» **What needs to be done**
Output the whole listing exactly, except for the pictures in it.
Top of Supplied information
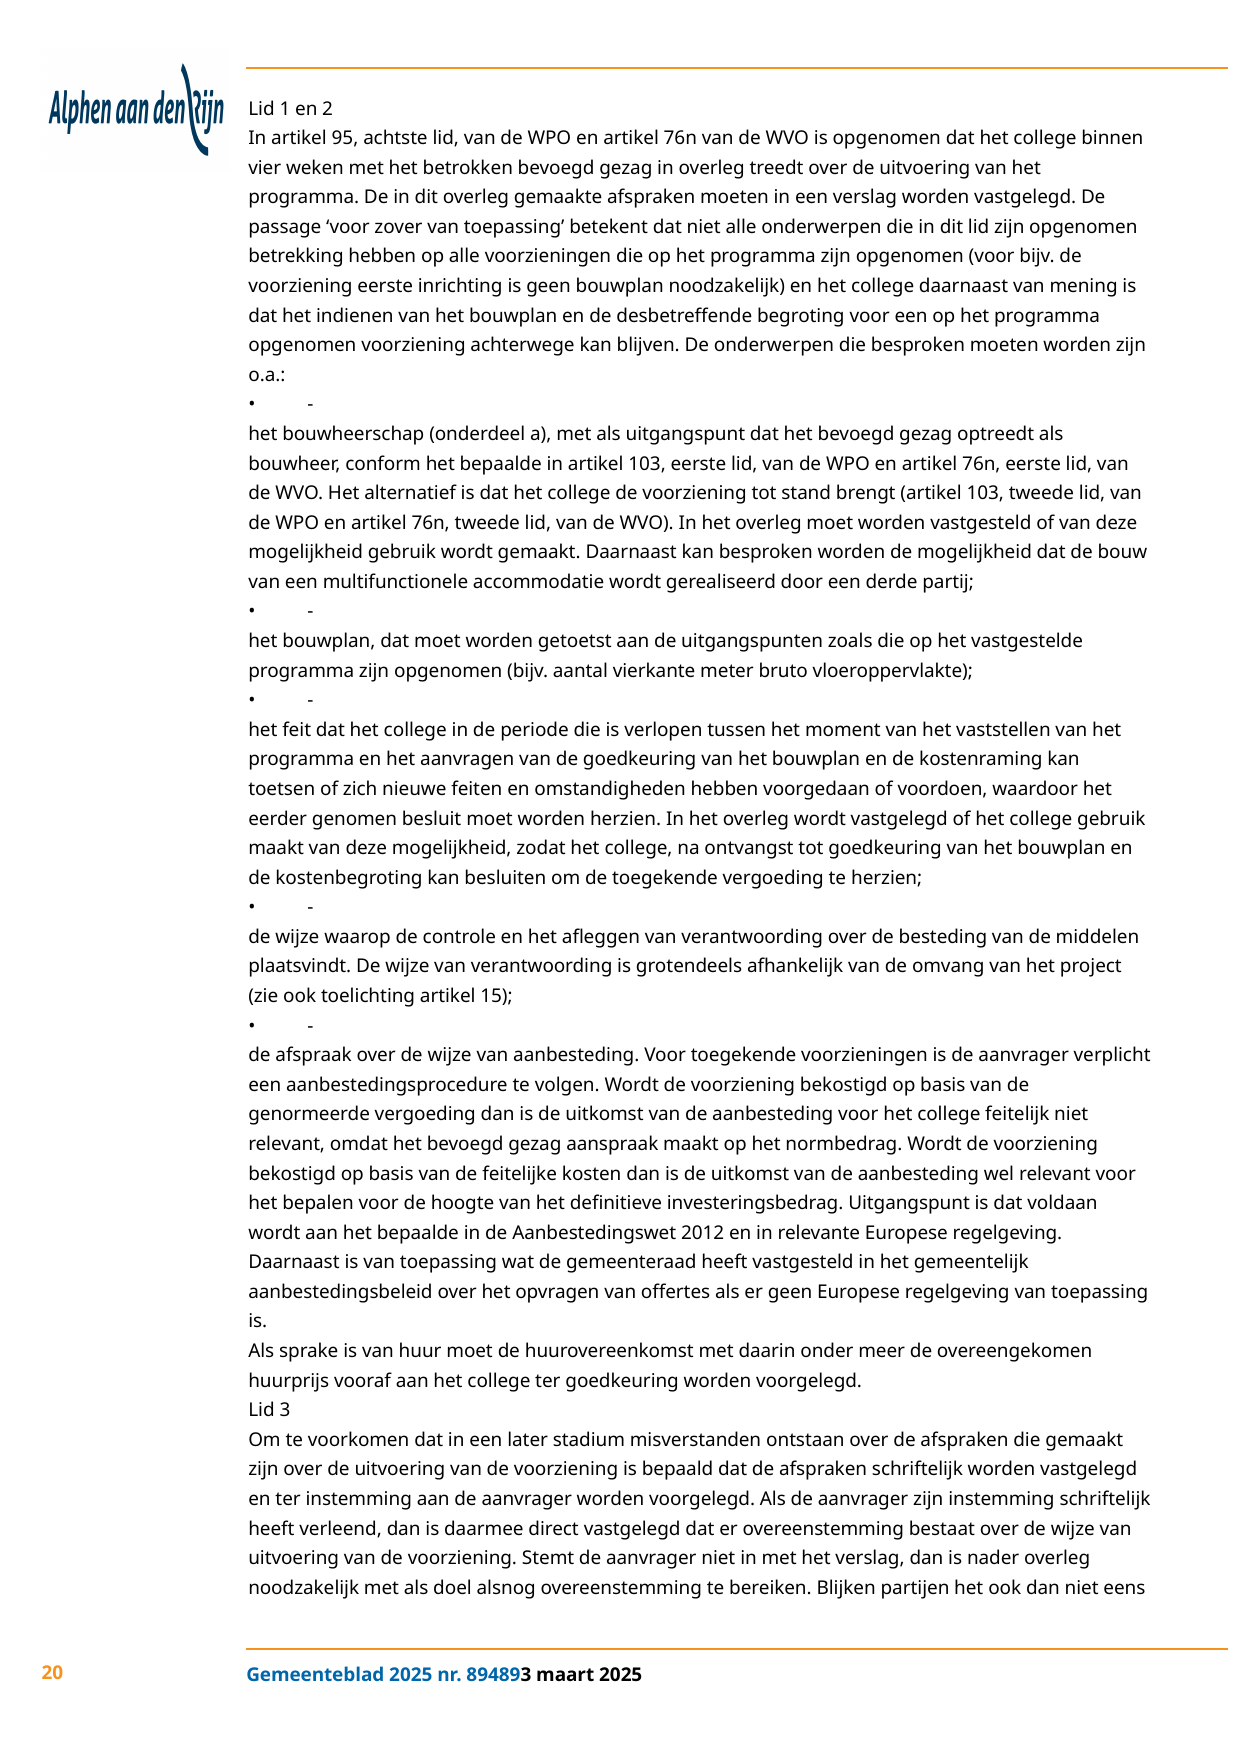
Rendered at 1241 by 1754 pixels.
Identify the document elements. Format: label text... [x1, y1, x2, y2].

text Lid 1 en 2 [248, 95, 1152, 121]
text de afspraak over de wijze van aanbesteding. Voor toegekende voorzieningen is de aanvrager verplicht een aanbestedingsprocedure te volgen. Wordt de voorziening bekostigd op basis van de genormeerde vergoeding dan is de uitkomst van de aanbesteding voor het college feitelijk niet relevant, omdat het bevoegd gezag aanspraak maakt op het normbedrag. Wordt de voorziening bekostigd op basis van de feitelijke kosten dan is de uitkomst van de aanbesteding wel relevant voor het bepalen voor de hoogte van het definitieve investeringsbedrag. Uitgangspunt is dat voldaan wordt aan het bepaalde in de Aanbestedingswet 2012 en in relevante Europese regelgeving. Daarnaast is van toepassing wat de gemeenteraad heeft vastgesteld in het gemeentelijk aanbestedingsbeleid over het opvragen van offertes als er geen Europese regelgeving van toepassing is. [248, 1041, 1152, 1333]
text de wijze waarop de controle en het afleggen van verantwoording over de besteding van de middelen plaatsvindt. De wijze van verantwoording is grotendeels afhankelijk van de omvang van het project (zie ook toelichting artikel 15); [248, 923, 1152, 1008]
text In artikel 95, achtste lid, van de WPO en artikel 76n van de WVO is opgenomen dat het college binnen vier weken met het betrokken bevoegd gezag in overleg treedt over de uitvoering van het programma. De in dit overleg gemaakte afspraken moeten in een verslag worden vastgelegd. De passage ‘voor zover van toepassing’ betekent dat niet alle onderwerpen die in dit lid zijn opgenomen betrekking hebben op alle voorzieningen die op het programma zijn opgenomen (voor bijv. de voorziening eerste inrichting is geen bouwplan noodzakelijk) en het college daarnaast van mening is dat het indienen van het bouwplan en de desbetreffende begroting voor een op het programma opgenomen voorziening achterwege kan blijven. De onderwerpen die besproken moeten worden zijn o.a.: [248, 124, 1152, 387]
text het bouwplan, dat moet worden getoetst aan de uitgangspunten zoals die op het vastgestelde programma zijn opgenomen (bijv. aantal vierkante meter bruto vloeroppervlakte); [248, 627, 1152, 683]
picture [41, 47, 231, 172]
text het feit dat het college in de periode die is verlopen tussen het moment van het vaststellen van het programma en het aanvragen van de goedkeuring van het bouwplan en de kostenraming kan toetsen of zich nieuwe feiten en omstandigheden hebben voorgedaan of voordoen, waardoor het eerder genomen besluit moet worden herzien. In het overleg wordt vastgelegd of het college gebruik maakt van deze mogelijkheid, zodat het college, na ontvangst tot goedkeuring van het bouwplan en de kostenbegroting kan besluiten om de toegekende vergoeding te herzien; [248, 716, 1152, 890]
list - [248, 893, 1152, 919]
list - [248, 686, 1152, 712]
text Om te voorkomen dat in een later stadium misverstanden ontstaan over de afspraken die gemaakt zijn over de uitvoering van de voorziening is bepaald dat de afspraken schriftelijk worden vastgelegd en ter instemming aan de aanvrager worden voorgelegd. Als de aanvrager zijn instemming schriftelijk heeft verleend, dan is daarmee direct vastgelegd dat er overeenstemming bestaat over de wijze van uitvoering van de voorziening. Stemt de aanvrager niet in met het verslag, dan is nader overleg noodzakelijk met als doel alsnog overeenstemming te bereiken. Blijken partijen het ook dan niet eens [248, 1426, 1152, 1600]
list - [248, 598, 1152, 623]
list - [248, 391, 1152, 416]
text het bouwheerschap (onderdeel a), met als uitgangspunt dat het bevoegd gezag optreedt als bouwheer, conform het bepaalde in artikel 103, eerste lid, van de WPO en artikel 76n, eerste lid, van de WVO. Het alternatief is dat het college de voorziening tot stand brengt (artikel 103, tweede lid, van de WPO en artikel 76n, tweede lid, van de WVO). In het overleg moet worden vastgesteld of van deze mogelijkheid gebruik wordt gemaakt. Daarnaast kan besproken worden de mogelijkheid dat de bouw van een multifunctionele accommodatie wordt gerealiseerd door een derde partij; [248, 420, 1152, 594]
list - [248, 1012, 1152, 1038]
text Lid 3 [248, 1396, 1152, 1422]
text Als sprake is van huur moet de huurovereenkomst met daarin onder meer de overeengekomen huurprijs vooraf aan het college ter goedkeuring worden voorgelegd. [248, 1337, 1152, 1393]
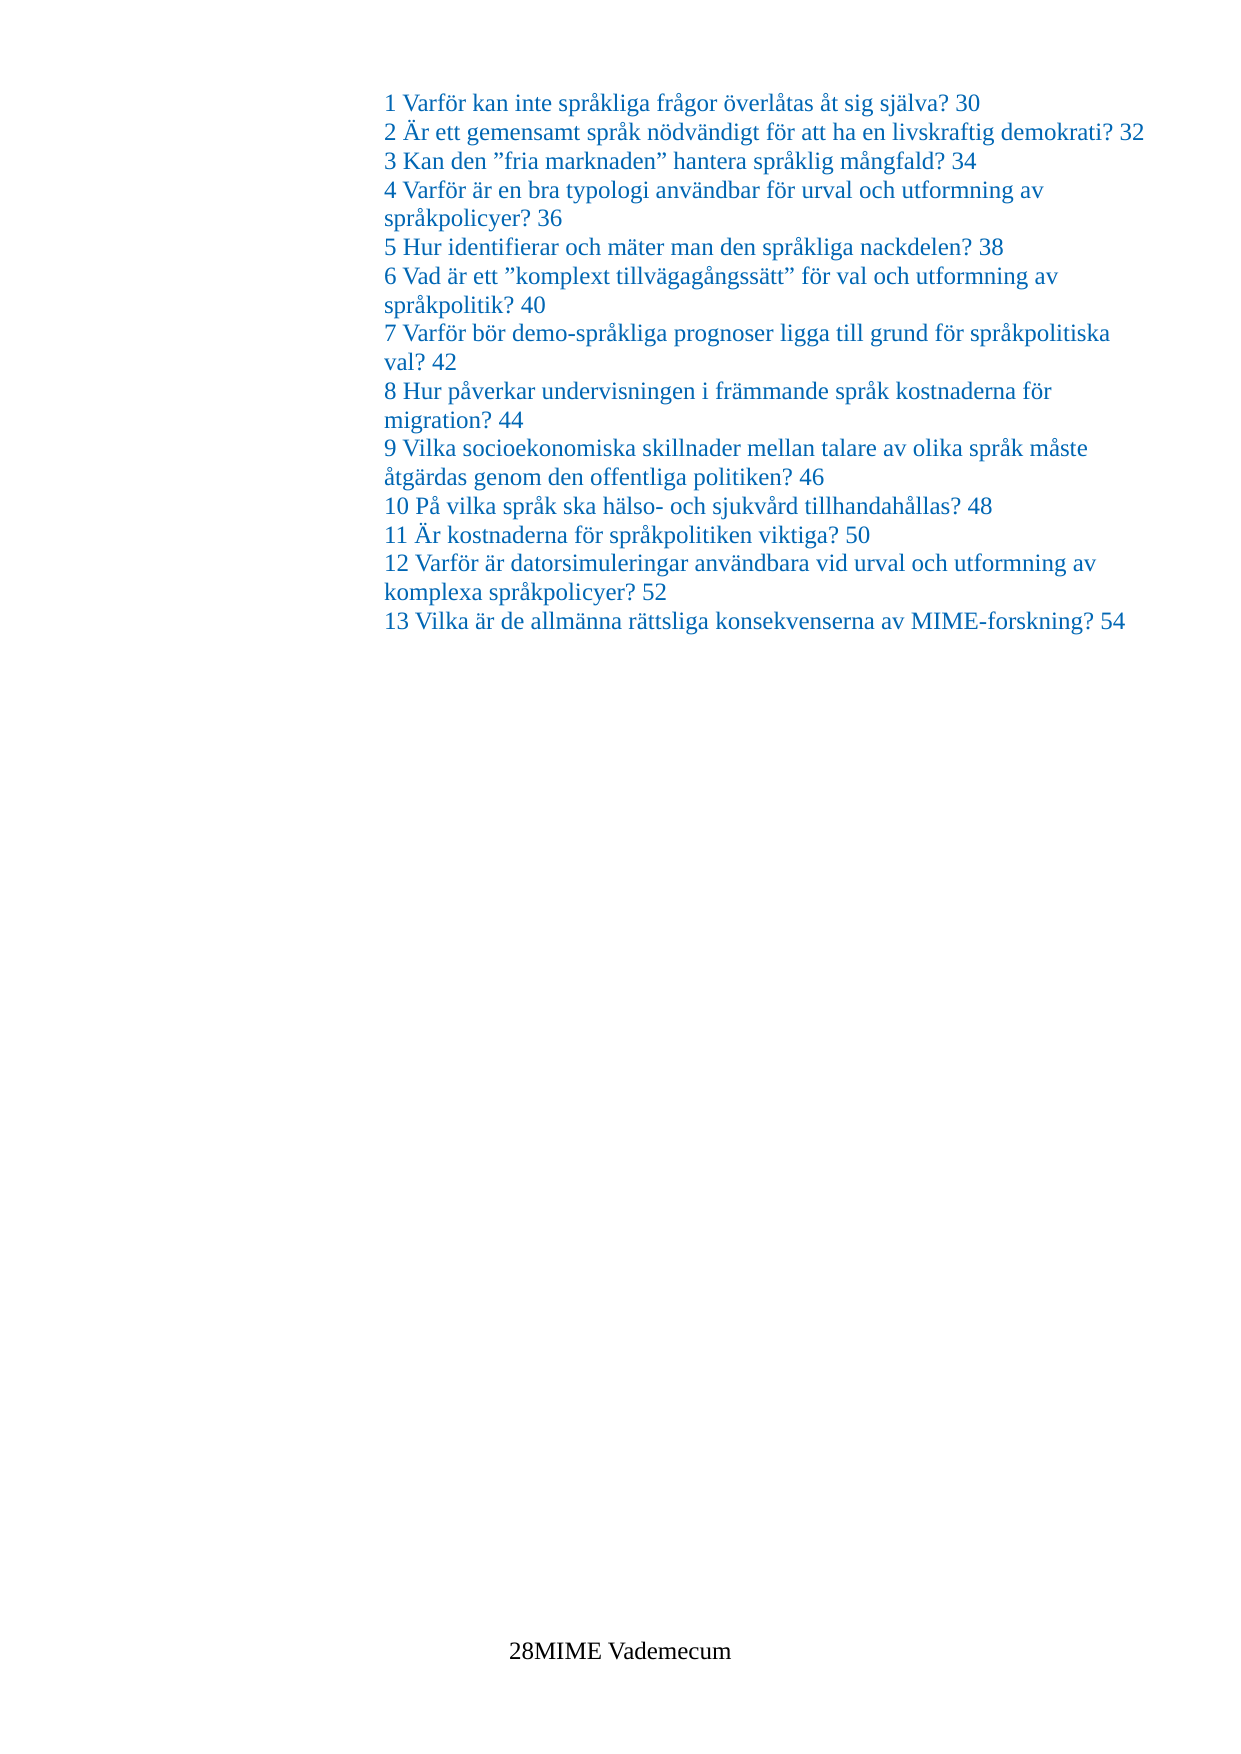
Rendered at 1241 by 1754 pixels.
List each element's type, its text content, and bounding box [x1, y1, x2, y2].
Bottom of Supplied information
» **Written response**
Rendered at 1241 by 1754 pixels.
Identify the document elements. Format: label text... [x1, y1, x2, y2].

text Lid 1 en 2 [248, 95, 1152, 121]
text de afspraak over de wijze van aanbesteding. Voor toegekende voorzieningen is de aanvrager verplicht een aanbestedingsprocedure te volgen. Wordt de voorziening bekostigd op basis van de genormeerde vergoeding dan is de uitkomst van de aanbesteding voor het college feitelijk niet relevant, omdat het bevoegd gezag aanspraak maakt op het normbedrag. Wordt de voorziening bekostigd op basis van de feitelijke kosten dan is de uitkomst van de aanbesteding wel relevant voor het bepalen voor de hoogte van het definitieve investeringsbedrag. Uitgangspunt is dat voldaan wordt aan het bepaalde in de Aanbestedingswet 2012 en in relevante Europese regelgeving. Daarnaast is van toepassing wat de gemeenteraad heeft vastgesteld in het gemeentelijk aanbestedingsbeleid over het opvragen van offertes als er geen Europese regelgeving van toepassing is. [248, 1041, 1152, 1333]
text de wijze waarop de controle en het afleggen van verantwoording over de besteding van de middelen plaatsvindt. De wijze van verantwoording is grotendeels afhankelijk van de omvang van het project (zie ook toelichting artikel 15); [248, 923, 1152, 1008]
text In artikel 95, achtste lid, van de WPO en artikel 76n van de WVO is opgenomen dat het college binnen vier weken met het betrokken bevoegd gezag in overleg treedt over de uitvoering van het programma. De in dit overleg gemaakte afspraken moeten in een verslag worden vastgelegd. De passage ‘voor zover van toepassing’ betekent dat niet alle onderwerpen die in dit lid zijn opgenomen betrekking hebben op alle voorzieningen die op het programma zijn opgenomen (voor bijv. de voorziening eerste inrichting is geen bouwplan noodzakelijk) en het college daarnaast van mening is dat het indienen van het bouwplan en de desbetreffende begroting voor een op het programma opgenomen voorziening achterwege kan blijven. De onderwerpen die besproken moeten worden zijn o.a.: [248, 124, 1152, 387]
text het bouwplan, dat moet worden getoetst aan de uitgangspunten zoals die op het vastgestelde programma zijn opgenomen (bijv. aantal vierkante meter bruto vloeroppervlakte); [248, 627, 1152, 683]
picture [41, 47, 231, 172]
text het feit dat het college in de periode die is verlopen tussen het moment van het vaststellen van het programma en het aanvragen van de goedkeuring van het bouwplan en de kostenraming kan toetsen of zich nieuwe feiten en omstandigheden hebben voorgedaan of voordoen, waardoor het eerder genomen besluit moet worden herzien. In het overleg wordt vastgelegd of het college gebruik maakt van deze mogelijkheid, zodat het college, na ontvangst tot goedkeuring van het bouwplan en de kostenbegroting kan besluiten om de toegekende vergoeding te herzien; [248, 716, 1152, 890]
list - [248, 893, 1152, 919]
list - [248, 686, 1152, 712]
text Om te voorkomen dat in een later stadium misverstanden ontstaan over de afspraken die gemaakt zijn over de uitvoering van de voorziening is bepaald dat de afspraken schriftelijk worden vastgelegd en ter instemming aan de aanvrager worden voorgelegd. Als de aanvrager zijn instemming schriftelijk heeft verleend, dan is daarmee direct vastgelegd dat er overeenstemming bestaat over de wijze van uitvoering van de voorziening. Stemt de aanvrager niet in met het verslag, dan is nader overleg noodzakelijk met als doel alsnog overeenstemming te bereiken. Blijken partijen het ook dan niet eens [248, 1426, 1152, 1600]
list - [248, 598, 1152, 623]
list - [248, 391, 1152, 416]
text het bouwheerschap (onderdeel a), met als uitgangspunt dat het bevoegd gezag optreedt als bouwheer, conform het bepaalde in artikel 103, eerste lid, van de WPO en artikel 76n, eerste lid, van de WVO. Het alternatief is dat het college de voorziening tot stand brengt (artikel 103, tweede lid, van de WPO en artikel 76n, tweede lid, van de WVO). In het overleg moet worden vastgesteld of van deze mogelijkheid gebruik wordt gemaakt. Daarnaast kan besproken worden de mogelijkheid dat de bouw van een multifunctionele accommodatie wordt gerealiseerd door een derde partij; [248, 420, 1152, 594]
list - [248, 1012, 1152, 1038]
text Lid 3 [248, 1396, 1152, 1422]
text Als sprake is van huur moet de huurovereenkomst met daarin onder meer de overeengekomen huurprijs vooraf aan het college ter goedkeuring worden voorgelegd. [248, 1337, 1152, 1393]
Rendered at 1241 by 1754 pixels.
List each element's type, its text content, and bounding box [x1, y1, x2, y2].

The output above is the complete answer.